In 2010, the Fair Sentencing Act finally narrowed the enormous sentencing disparity between federal cocaine versus crack offenses.
The act increased the amount of crack needed to trigger the mandatory minimum five-year sentence from 5 to 28 grams and increased the amount needed to trigger the mandatory ten-year sentence from 50 to 280 grams. The question for the Supreme Court last week was whether the new sentencing scheme should apply to those convicted before, but not sentenced until after, the Act went into effect.

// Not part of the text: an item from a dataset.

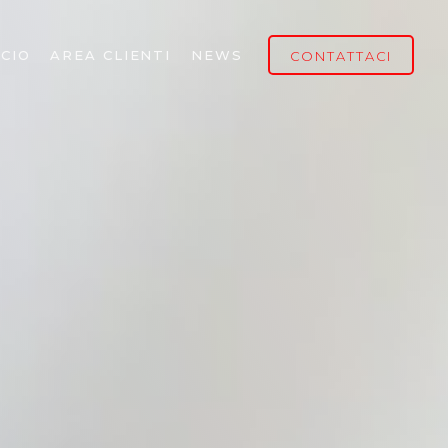
CIO
AREA CLIENTI
NEWS
CONTATTACI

In a 5-4 opinion, Justice Breyer and the Court’s majority held that those sentenced after the Act went into effect would, in fact, get the benefit of the new sentencing provisions.
Writing for the majority, Breyer held that for purposes of sentencing, it did not matter that the two defendants in the case at hand were convicted of their crimes well before the Act went into effect on August 2, 2010, only that they were sentenced after the Act’s effective date.

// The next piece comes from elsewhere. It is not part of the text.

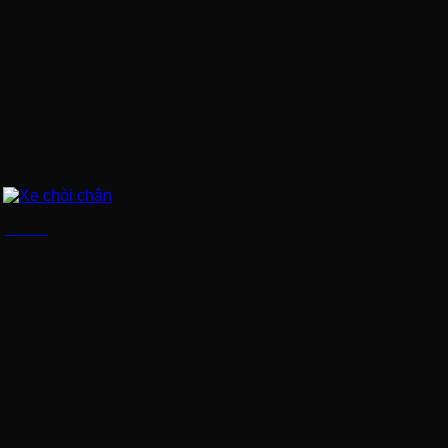
Xe chòi chân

The decision means that Defendant Corey Hill would not be subject to a ten-year mandatory minimum sentence for selling 53 grams of crack cocaine in March 2007. It also means that Defendant Edward Dorsey, who was convicted of selling 5.5 grams of crack in August 2008, will not be subject to a mandatory five years.
Justice Breyer stated that the Court’s interpretation was important to achieve the goals of uniformity and proportionality in sentencing. The Court also noted that when Congress adopted the Act, it did not specifically state that the more lenient guidelines should not be applied to those convicted before the Act’s effective date.
The new sentencing provisions were in response to huge disparities in the federal sentencing guidelines’ treatment of crack versus powder cocaine offenses that have been in place for the past two decades. Under the prior guidelines, first enacted in 1986, a defendant had to possess 100 times the amount of powder cocaine to trigger the same mandatory minimum sentence for possessing crack cocaine. This 100-to-1 ratio came under intense criticism for two decades from Congressional leaders, law enforcement, advocates of prison reform, civil rights groups and federal criminal defense attorneys. Many viewed the disparity as racial discrimination since crack cocaine use was more prevalent in African-American communities. The Fair Sentencing Act lowered the 100-1 ratio to a more reasonable 18-1.